Despite being very rigorous in its approach to analysing and understanding trends on social media, there was still work to be done. Working with BCS, Demos developed a dashboard tool that makes Method 52's findings easier to understand. Politicians, Alex Krasodomski-Jones explained, can be notoriously time poor.

'The work we did with BCS looks at how we can plot that data so a non-computer scientist can quickly make sense of the information,' he says. 'If you see a pie chart, it suddenly makes sense - if it's split between, say, abusive and non-abusive messages you can very quickly make sense of a proportion.'

Looking into the future

Demo's Method 52 was deployed in the run up to the Brexit referendum and also during the 2015 general election. During the run up to the election, Demos looked - for example - to understand whether voters were positive or negative about their politicians.

'Were people discussing personality or politics?' asked Alex Krasodomski-Jones, listing some of the points that were researched. 'Are they saying David Cameron's position on the NHS is good. Or are they saying Nigel Farage is sweating a lot and he looks like x or y?'

These might seem like very basic questions but, Alex Krasodomski-Jones explained, researching them did produce some striking insights. 'We found that the more established a party is... the more established a politician is, the more likely people are to focus on the party's issues.' The seriousness of the debate around an issue also increased if the politician is male, he revealed.

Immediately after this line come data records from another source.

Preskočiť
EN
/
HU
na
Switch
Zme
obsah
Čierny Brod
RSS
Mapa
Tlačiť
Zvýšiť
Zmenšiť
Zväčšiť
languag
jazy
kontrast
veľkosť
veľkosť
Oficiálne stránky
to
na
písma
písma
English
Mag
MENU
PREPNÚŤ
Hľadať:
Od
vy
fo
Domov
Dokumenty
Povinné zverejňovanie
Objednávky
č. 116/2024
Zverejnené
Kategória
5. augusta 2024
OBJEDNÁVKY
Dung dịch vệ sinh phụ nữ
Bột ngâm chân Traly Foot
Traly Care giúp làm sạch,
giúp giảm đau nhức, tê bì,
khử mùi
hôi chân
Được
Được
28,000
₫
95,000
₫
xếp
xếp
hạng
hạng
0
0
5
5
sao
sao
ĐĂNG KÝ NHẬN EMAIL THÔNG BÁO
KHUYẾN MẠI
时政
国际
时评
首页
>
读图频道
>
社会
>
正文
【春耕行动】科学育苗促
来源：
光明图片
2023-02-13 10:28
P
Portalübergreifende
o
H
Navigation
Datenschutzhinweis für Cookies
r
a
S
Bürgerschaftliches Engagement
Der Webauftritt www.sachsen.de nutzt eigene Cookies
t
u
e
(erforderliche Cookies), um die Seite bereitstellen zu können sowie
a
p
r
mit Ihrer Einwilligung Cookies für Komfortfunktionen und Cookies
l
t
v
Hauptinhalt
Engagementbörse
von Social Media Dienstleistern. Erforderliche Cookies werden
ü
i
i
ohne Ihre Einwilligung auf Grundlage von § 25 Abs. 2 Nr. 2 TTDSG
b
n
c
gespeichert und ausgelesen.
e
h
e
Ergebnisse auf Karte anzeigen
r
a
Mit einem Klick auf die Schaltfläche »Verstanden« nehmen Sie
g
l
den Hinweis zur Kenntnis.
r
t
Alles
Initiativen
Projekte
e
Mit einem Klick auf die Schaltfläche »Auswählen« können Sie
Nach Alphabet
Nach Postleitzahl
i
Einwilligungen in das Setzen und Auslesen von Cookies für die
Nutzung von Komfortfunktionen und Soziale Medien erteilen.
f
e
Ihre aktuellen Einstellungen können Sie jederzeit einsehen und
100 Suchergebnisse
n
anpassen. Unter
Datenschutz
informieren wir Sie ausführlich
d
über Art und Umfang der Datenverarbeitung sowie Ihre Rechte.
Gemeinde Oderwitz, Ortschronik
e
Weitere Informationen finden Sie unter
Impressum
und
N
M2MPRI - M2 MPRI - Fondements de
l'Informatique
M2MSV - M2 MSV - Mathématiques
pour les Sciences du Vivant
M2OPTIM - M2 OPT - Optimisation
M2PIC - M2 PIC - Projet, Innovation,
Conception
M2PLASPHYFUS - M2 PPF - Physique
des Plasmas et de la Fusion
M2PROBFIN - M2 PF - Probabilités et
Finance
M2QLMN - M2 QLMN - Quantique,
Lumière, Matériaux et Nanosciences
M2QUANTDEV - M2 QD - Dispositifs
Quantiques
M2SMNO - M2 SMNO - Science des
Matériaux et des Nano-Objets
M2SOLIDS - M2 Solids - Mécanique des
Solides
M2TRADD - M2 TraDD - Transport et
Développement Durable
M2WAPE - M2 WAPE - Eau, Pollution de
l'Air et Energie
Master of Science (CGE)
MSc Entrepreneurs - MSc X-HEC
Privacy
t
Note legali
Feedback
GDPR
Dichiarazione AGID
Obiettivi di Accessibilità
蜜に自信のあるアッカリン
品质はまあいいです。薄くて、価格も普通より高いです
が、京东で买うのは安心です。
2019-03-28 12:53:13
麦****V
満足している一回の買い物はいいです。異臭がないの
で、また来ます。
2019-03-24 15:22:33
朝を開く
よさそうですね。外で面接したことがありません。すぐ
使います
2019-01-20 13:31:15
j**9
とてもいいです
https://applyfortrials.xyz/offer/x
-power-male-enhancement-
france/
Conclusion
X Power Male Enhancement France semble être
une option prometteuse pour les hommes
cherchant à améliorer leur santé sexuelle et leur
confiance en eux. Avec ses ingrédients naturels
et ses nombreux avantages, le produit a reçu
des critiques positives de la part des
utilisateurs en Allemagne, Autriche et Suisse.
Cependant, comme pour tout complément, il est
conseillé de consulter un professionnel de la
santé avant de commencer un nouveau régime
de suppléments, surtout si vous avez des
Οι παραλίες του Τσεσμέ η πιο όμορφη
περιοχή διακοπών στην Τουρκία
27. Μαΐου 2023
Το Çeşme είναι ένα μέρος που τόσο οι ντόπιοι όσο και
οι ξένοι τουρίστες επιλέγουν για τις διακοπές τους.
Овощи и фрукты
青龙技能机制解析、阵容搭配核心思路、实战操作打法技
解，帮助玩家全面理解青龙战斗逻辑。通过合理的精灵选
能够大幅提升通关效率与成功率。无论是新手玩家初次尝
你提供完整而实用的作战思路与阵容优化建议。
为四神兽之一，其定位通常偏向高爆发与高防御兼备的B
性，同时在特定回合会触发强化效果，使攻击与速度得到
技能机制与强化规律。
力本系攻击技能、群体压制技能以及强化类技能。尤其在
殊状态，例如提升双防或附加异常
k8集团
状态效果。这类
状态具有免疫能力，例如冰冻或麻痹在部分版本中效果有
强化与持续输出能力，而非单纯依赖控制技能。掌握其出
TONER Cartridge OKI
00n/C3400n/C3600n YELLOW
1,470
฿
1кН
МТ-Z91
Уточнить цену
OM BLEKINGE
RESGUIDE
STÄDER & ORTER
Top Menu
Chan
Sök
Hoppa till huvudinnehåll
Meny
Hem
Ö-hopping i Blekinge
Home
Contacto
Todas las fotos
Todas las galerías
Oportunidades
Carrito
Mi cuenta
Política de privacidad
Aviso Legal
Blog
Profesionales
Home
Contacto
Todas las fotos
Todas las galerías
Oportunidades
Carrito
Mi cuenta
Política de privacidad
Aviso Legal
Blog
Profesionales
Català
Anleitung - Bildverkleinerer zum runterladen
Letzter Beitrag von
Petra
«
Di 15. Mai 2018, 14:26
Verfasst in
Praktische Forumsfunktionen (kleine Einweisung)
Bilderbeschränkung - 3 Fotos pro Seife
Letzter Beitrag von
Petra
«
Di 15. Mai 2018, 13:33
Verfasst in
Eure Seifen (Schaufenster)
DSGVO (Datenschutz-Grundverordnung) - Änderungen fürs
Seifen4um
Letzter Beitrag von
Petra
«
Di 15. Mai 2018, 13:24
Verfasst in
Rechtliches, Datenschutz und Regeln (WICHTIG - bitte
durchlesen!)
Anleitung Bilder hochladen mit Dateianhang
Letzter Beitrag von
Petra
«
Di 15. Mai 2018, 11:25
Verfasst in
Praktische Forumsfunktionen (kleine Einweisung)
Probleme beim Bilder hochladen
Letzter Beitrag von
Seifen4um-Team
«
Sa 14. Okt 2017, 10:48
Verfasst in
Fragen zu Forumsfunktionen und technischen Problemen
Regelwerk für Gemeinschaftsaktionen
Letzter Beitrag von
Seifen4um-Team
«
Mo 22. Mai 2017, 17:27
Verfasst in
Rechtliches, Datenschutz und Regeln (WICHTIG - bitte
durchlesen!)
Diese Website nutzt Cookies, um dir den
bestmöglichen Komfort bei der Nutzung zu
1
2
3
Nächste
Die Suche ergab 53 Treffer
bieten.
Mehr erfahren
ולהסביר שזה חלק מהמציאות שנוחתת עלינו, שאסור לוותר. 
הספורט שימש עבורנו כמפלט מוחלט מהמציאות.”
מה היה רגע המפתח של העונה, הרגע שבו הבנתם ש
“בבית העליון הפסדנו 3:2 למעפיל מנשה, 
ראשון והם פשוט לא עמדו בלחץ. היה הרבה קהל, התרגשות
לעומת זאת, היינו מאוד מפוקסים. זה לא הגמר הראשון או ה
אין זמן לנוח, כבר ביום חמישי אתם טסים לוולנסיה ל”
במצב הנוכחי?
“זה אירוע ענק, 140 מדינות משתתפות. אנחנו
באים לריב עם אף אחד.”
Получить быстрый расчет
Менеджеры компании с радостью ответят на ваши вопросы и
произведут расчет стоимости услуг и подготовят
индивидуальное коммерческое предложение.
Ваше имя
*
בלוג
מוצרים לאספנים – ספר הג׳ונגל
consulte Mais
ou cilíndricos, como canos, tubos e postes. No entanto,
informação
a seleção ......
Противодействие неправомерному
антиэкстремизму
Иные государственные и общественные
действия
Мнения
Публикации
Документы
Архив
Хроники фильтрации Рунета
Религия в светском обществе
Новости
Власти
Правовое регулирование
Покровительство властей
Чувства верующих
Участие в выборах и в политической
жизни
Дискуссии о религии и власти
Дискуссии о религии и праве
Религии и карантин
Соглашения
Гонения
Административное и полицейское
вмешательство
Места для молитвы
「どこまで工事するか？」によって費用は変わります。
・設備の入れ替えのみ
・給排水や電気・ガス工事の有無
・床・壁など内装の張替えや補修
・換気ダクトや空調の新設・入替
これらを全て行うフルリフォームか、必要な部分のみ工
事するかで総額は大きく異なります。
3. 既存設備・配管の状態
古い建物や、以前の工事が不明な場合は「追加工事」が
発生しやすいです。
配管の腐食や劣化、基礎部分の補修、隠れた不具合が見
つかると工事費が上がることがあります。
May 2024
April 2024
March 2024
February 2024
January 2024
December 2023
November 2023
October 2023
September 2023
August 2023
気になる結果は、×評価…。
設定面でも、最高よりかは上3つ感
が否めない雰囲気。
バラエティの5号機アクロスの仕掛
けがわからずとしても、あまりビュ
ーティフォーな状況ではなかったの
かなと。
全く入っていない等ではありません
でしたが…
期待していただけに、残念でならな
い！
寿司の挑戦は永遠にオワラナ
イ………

Conversely, he says, if the politician is female - or from a fringe party or representing a very specific interest group - Twitter users would focus more on their personality.

Social media users were, in short, - more likely to discuss what the politician was wearing, what they looked like and their tone of their voice.

Breaking into an echo chamber

Through making it easier to communicate, social media was meant to bring its users closer together. When it comes to politics and political debate however, Facebook and all its friends may be having the opposite effect.

These algorithmically driven platforms understand users' preferences and recommend new friends, links and content that align with our preferences. Research from the cross-party think-tank Demos reveals that political news, opinion and information are being treated in just the same way.

Programmed to meet users' likes, online Labour voters receive Labour-centric news and Conservative voters receive Conservative leaning information.

More importantly, as the social media platforms strive to keep their users happy, their algorithms may even actively avoid providing users with views from political camps different from their own.

This echo-chamber effect leads to what Demo's Alex Krasodomski-Jones describes as 'thought bubbles' - and they could be making it harder for users to make political decisions based on both sides of an argument.

Indeed, the thought bubble phenomenon could, in part, have been responsible for the shock some people felt when the European referendum's results were announced. People who favoured remaining would, via social media, have received news, opinion and information that was pro-remain. It was functionally very difficult to see, hear or read about the opposing view. Being enveloped by feeds of palatable news, people drew the erroneous conclusion that remain would win.

By understanding, measuring and mapping these thought bubbles, Krasodomski-Jones says Demos hopes to be able to help widen the political debate and help voters make informed choices.